Für die Überlebenden des Konzentrationslagers Buchenwald endete am 19. April 1945 das Gedenken an die Opfer der nazistischen Barbarei mit dem »Schwur von Buchenwald«. Zeitzeugen berichteten, wie ihnen die feierliche Stimmung auf dem ehemaligen Appellplatz zugleich Hoffnung und Zuversicht verlieh.
Weniger Beachtung fand, dass am Abend dieses denkwürdigen Tages in der Kino-Baracke des Lagers Häftlinge des KZs für ihre Kameraden Jazz spielten. Ein Jazz-Orchester hinter Stacheldraht, von den Nazis als »entartet« verbotene Musik im Konzentrationslager? Schwer vorstellbar.
Franka Günther, Leiterin des französischen Kulturbüros in Thüringen, und Marketa Kroupova, ihre tschechische Weggefährtin, stellten anlässlich des diesjährigen Gedenkens an den Buchenwalder Befreiungstag Ergebnisse ihrer aufwändigen, intensiven, beinahe weltweiten Forschungen zum Jazz-Orchester der Häftlinge des KZ Buchenwald vor. In mühevoller, akribischer Arbeit und mit fast detektivischem Spürsinn hoben die beiden Frauen einen Schatz.
Es gelang ihnen überzeugend, an die Menschen zu erinnern, die als gedemütigte und selbst bedrängte Häftlinge die Kraft aufbrachten, das eigene Elend zu übertönen, mit ihrer Musik anderen Freude zu bereiten und Mut zu machen.
Neben einigen bisher nicht bekannten interessanten Sachzeugnissen fanden sie zwei Programme von Konzerten, die im November 1944 und am 19. April 1945 aufgeführt wurden.
Unter Leitung von Professor Gero Schmidt-Oberländer spielten die Big Band und das Jazz-Orchester der Musikhochschule »Franz Liszt« in Weimar Stücke aus diesen Programmen. Die Freude des Professors und der begeistert musizierenden Studierenden übertrug sich mit den ersten Takten der Erkennungsmelodie des Buchenwalder Jazz-Orchesters »Železné koštĕ« (Der eiserne Besen) von Jaroslav Bartl und Jiří Žák auf das Publikum.

Erfasste Daten>
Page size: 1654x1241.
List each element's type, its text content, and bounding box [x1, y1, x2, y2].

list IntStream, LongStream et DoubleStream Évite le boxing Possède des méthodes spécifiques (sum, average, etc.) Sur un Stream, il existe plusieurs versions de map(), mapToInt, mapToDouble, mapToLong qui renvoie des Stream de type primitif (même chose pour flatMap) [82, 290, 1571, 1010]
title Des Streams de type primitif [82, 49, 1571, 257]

Arbeitsauftrag> Schreibe den Text über das Jazz-Orchester der Häftlinge im KZ Buchenwald nach seinem letzten Satz weiter.

Richtige Antwort>
Die Idee, im KZ Buchenwald ein Jazz-Orchester zu gründen, entstand bereits 1939. Es hatte sich eine kleine Gruppe jüngerer Häftlinge gebildet, die nur mit ihrem Gesang in die Unterkünfte zog, um die Kameraden zu ermuntern. Die illegal agierende Gruppe fand Zuspruch, gestaltete schließlich die Programme anspruchsvoller, und es gelang sogar, einige Instrumente einzusetzen.
Mit der Internationalisierung des Lagers erweiterten sich die Möglichkeiten der zunächst kleinen Gruppe. In dem Maße wie es gelang, Kriminelle aus den Häftlingsfunktionen zu verdrängen und diese mit zuverlässigen Kameraden zu besetzen, konnte für das illegale Orchester eine relativ legale Basis geschaffen werden. Als der SS ein Kommando »Transportschutz« abgerungen war, ließen sich dort Musiker integrieren. Die Unterkunft dieses Kommandos befand sich im »Kleinen Lager«, dem Quarantänelager, das die SS weitestgehend mied. Somit waren Möglichkeiten zum Üben und Proben gegeben. Dem vernetzten illegalen Widerstand gelang es unter anderem, in der Effektenkammer vorhandene Instrumente für die Musiker zu organisieren, Notenpapier zu beschaffen und vielfältigste Verbindungen zu nutzen, um das Orchester zu unterstützen.
Als am 1. August 1943 die offizielle Lagerkapelle ihr erstes Konzert gab, spielte das Jazz-Orchester mit dem Namen »Rhythmus« zum ersten Mal auf. Bis 31. Dezember 1944 gab es insgesamt siebenundzwanzig Konzerte. Verschiedentlich nahmen daran SS-Leute teil. Es entstand die absurde Situation, dass sie dem »draußen« verbotenen Jazz im Lager begeistert Beifall spendeten.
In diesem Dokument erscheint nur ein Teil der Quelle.